An important consideration to take into account when comparing forex brokers is how they execute customer transactions and whether or not they take the other side of each order and transaction you deal through them. In practice, just about all forex brokers will operate under one of the five common broker business models. Since the differences between these models mean brokers might have substantially variable order execution methods, it pays to understand how each of these models works so that you can select the best order execution method to suit your forex trading business.

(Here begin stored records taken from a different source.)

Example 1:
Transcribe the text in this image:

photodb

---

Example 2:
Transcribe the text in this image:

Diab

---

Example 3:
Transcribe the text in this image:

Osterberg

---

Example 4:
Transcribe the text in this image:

The acronym ECN stands for "Electronic Communication Network", it is used to show that a broker is connected to an electronic trading system where several liquidity providers offer competing buy and sell bids. STP denotes a Straight-Through-Processing model, which means that the broker does not intervene in the execution of orders, all trading is done automatically and electronically at the greatest possible speed and without any human intervention (No Dealing Desk - NDD). A market maker broker can also fall into the STP category if execution is carried out by software and not manually by the broker.
A big share of the foreign exchange trading companies is market makers and banks. The responsibilities of a market maker include both buying and selling from his or her client. Market makers are remunerated through selling similar products to different clients but at different prices. They also benefit from being able to allow assets to be purchased at stable prices, that is, by providing market liquidity which in turn boosts trade. Unlike an ECN/STP broker, a Market Maker does not always cover its clients' positions with liquidity providers, so it is obliged to pay its clients' winning trades using its own money or the money of its losing clients, in other words its clients' profits are losses for the broker.
When you open a live account with a market maker broker, indeed you are trading with the broker, not with the real world wide currency market. The market is the broker itself. Although the currency pairs prices are almost the same as the other brokers, on a market maker platform, your orders never go beyond the brokers computers and you trade inside the brokerage firm. So, if you make profit, the broker has to pay it. And, the money you lose goes to the broker’s pocket. It means your profit is the broker’s loss, and vice versa.
It is not bad and illegal to be a market maker broker. What is bad (or maybe illegal depend on who writes the rules) is trying to make the traders lose. Market maker brokers can make a decent amount of money because more than 95% of the traders lose on their own without having to make them lose. However, the problem comes when market maker brokers get greedy and try to make more money within a shorter time. So they manipulate all traders’ positions, no matter if they are winning or losing traders. Of course, they do their best to stop the winning traders and make them close their account and leave.